Nouvelles du Niger
Dans la journée de lundi, alors que des Nigériens cultivaient leur champ dans l’ouest du pays, des
hommes à moto, des djihadistes présumés sont arrivés et leur ont tiré dessus. Cette sanglante attaque a coûté
la vie à 37 personnes, dont quatre femmes et treize mineurs. Quatre femmes ont également été blessées, selon un élu local.

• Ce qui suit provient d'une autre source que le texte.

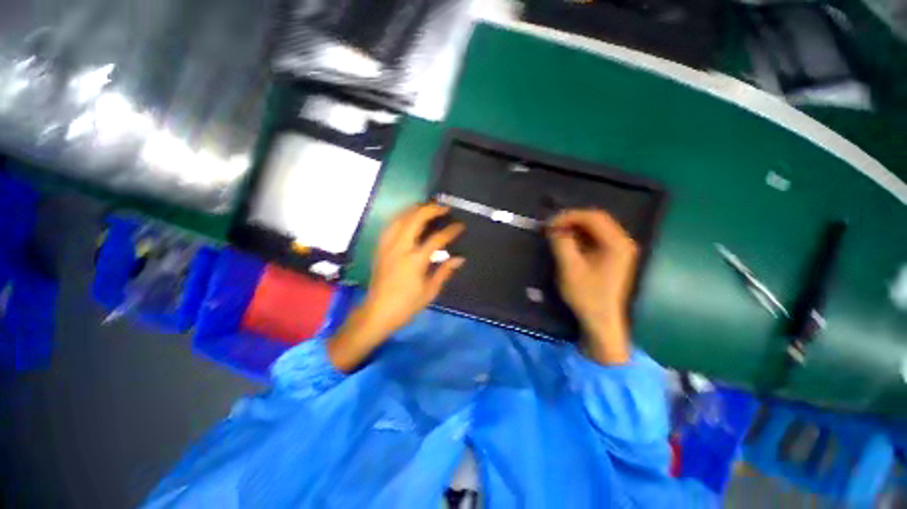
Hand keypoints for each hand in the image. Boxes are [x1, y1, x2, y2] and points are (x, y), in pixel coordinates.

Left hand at [328, 204, 464, 370]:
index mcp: (415, 261)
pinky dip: (401, 217)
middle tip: (444, 208)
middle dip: (431, 209)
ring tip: (428, 207)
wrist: (378, 312)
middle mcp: (400, 248)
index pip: (436, 239)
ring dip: (415, 209)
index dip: (450, 231)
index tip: (460, 226)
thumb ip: (444, 271)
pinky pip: (390, 225)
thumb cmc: (406, 305)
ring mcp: (388, 246)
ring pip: (400, 218)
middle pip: (415, 219)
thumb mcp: (430, 291)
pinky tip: (408, 217)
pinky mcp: (380, 248)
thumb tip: (459, 258)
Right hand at [547, 210, 637, 364]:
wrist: (601, 321)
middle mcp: (622, 242)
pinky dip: (579, 237)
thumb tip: (553, 227)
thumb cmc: (586, 296)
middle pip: (596, 219)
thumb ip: (561, 243)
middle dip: (572, 220)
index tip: (549, 223)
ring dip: (575, 227)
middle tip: (551, 227)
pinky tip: (567, 242)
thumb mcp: (569, 268)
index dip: (569, 216)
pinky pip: (595, 238)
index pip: (593, 217)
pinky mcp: (613, 257)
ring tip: (556, 233)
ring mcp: (619, 249)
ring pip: (595, 228)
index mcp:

Le village de Darey Daye, où a eu lieu ce massacre, avait déjà été visé en mars et 66 personnes avaient été abattues. Il
est situé dans la région de Tillabéri, dans la zone dite des trois frontières entre le Niger, le Burkina Faso et le Mali,
théâtre de violences djihadistes régulières.
Depuis le début de l’année, des djihadistes présumés multiplient les assauts sanglants contre des civils dans le département de
Bani-bangou, une zone enclavée dans le nord est de la région de Tillabéri.
L’O.N.G. Human Rights Watch (HRW) avait estimé la semaine dernière à plus de 420 le nombre de civils tués depuis le début de
l’année dans l’ouest du Niger, dans des attaques menées par des groupes djihadistes, qui ont également contraint
des dizaines de milliers de personnes à fuir de chez elle.
Parmi les victimes, on compte des chefs de village, des imams, des handicapés et de nombreux enfants dont certains ont été exécutés
après avoir été arrachés des bras de leurs parents, relevait l’O.N.G.
Selon des bilans officiels, 307 civils ont été massacrés entre janvier et mars dans l’ouest du Niger : 100 en janvier à Tchoma Bangoi
et Zaroumadereye, 66 dans les attaques du 15 mars, et 141 le 21 mars dans des localité, hameaux et campements de la région de Tahoua,
également proche du Mali. Dans le sud est, le Niger doit également faire face aux atrocités des djihadistes Nigérians de Boko Haram
et de l’État islamique en Afrique de l’Ouest (Iswap).